|
|
|
|
|
by codygman
4275 days ago
|
|
Why don't you think TagSoup would have worked? I've used it for quite a few use cases. edit: Then to make things dead simple, add on dom-selector: http://hackage.haskell.org/package/dom-selector It enables using css selectors like so: queryT [jq| h2 span.titletext |] root
|
|
It's interesting that XML libs have to invent operators and obnoxious syntax (like HXT's arrow usage, or coincidentally the fact that HXT's parser uses the IO type, which is just crazy talk). dom-selector seems to have the same problem. I prefer readable functions, not DSLs where my code suddenly descends into this magic bizarro-world of operator soup for a moment.
Lenses would make tree-based extraction easier, I think, although lenses aren't easy to understand or that easy to read. Tree traversal with lenses and zippers seems unnecessarily complicated to me.

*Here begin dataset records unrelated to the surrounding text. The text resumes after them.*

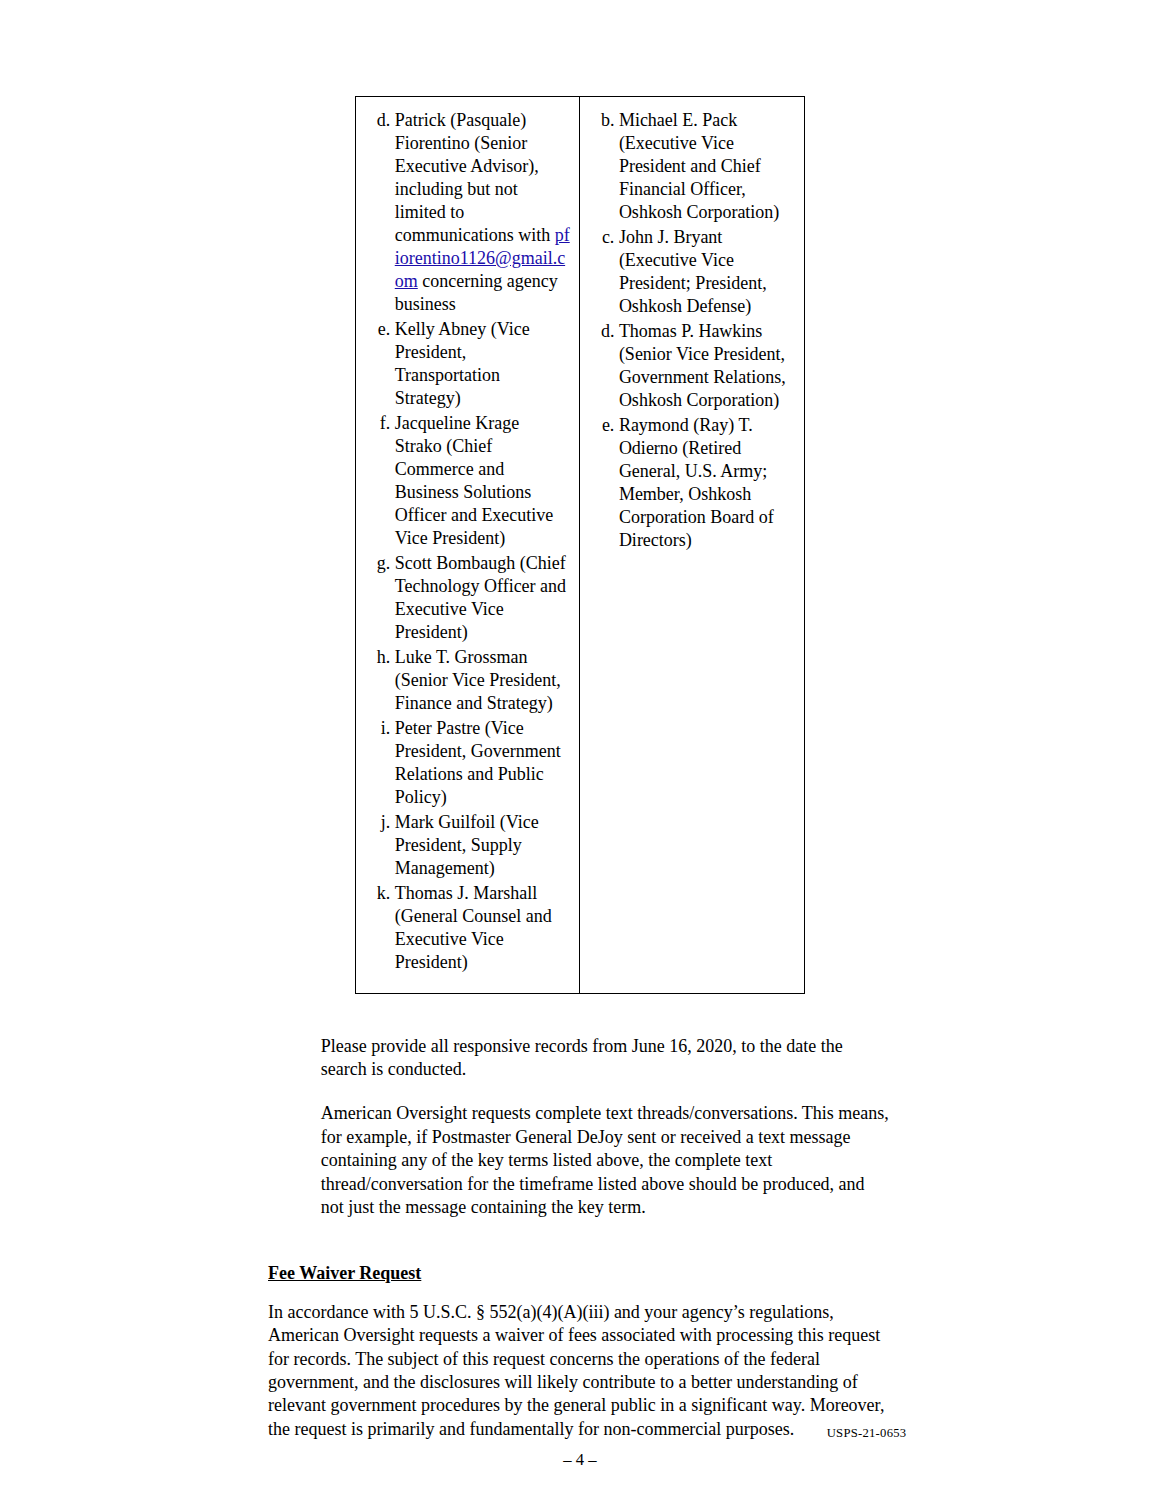| Patrick (Pasquale) Fiorentino (Senior Executive Advisor), including but not limited to communications with pfiorentino1126@gmail.com concerning agency business Kelly Abney (Vice President, Transportation Strategy) Jacqueline Krage Strako (Chief Commerce and Business Solutions Officer and Executive Vice President) Scott Bombaugh (Chief Technology Officer and Executive Vice President) Luke T. Grossman (Senior Vice President, Finance and Strategy) Peter Pastre (Vice President, Government Relations and Public Policy) Mark Guilfoil (Vice President, Supply Management) Thomas J. Marshall (General Counsel and Executive Vice President) | Michael E. Pack (Executive Vice President and Chief Financial Officer, Oshkosh Corporation) John J. Bryant (Executive Vice President; President, Oshkosh Defense) Thomas P. Hawkins (Senior Vice President, Government Relations, Oshkosh Corporation) Raymond (Ray) T. Odierno (Retired General, U.S. Army; Member, Oshkosh Corporation Board of Directors) |
Please provide all responsive records from June 16, 2020, to the date the search is conducted.
American Oversight requests complete text threads/conversations. This means, for example, if Postmaster General DeJoy sent or received a text message containing any of the key terms listed above, the complete text thread/conversation for the timeframe listed above should be produced, and not just the message containing the key term.
Fee Waiver Request
In accordance with 5 U.S.C. § 552(a)(4)(A)(iii) and your agency’s regulations, American Oversight requests a waiver of fees associated with processing this request for records. The subject of this request concerns the operations of the federal government, and the disclosures will likely contribute to a better understanding of relevant government procedures by the general public in a significant way. Moreover, the request is primarily and fundamentally for non-commercial purposes.
– 4 –
USPS-21-0653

In a scraper you just want to collect items recursively, and return empty/Nothing values for anything that fails a match: Collect every item that contains a <div class="h-sku productinfo">, map its h2 to a title and its <div class="price"> to a price, and then combine those two fields into a record. It's something that should result in eminently readable code, not just because it's a conceptually trivial task, but also because someday you need to go back to the code and remember how it works.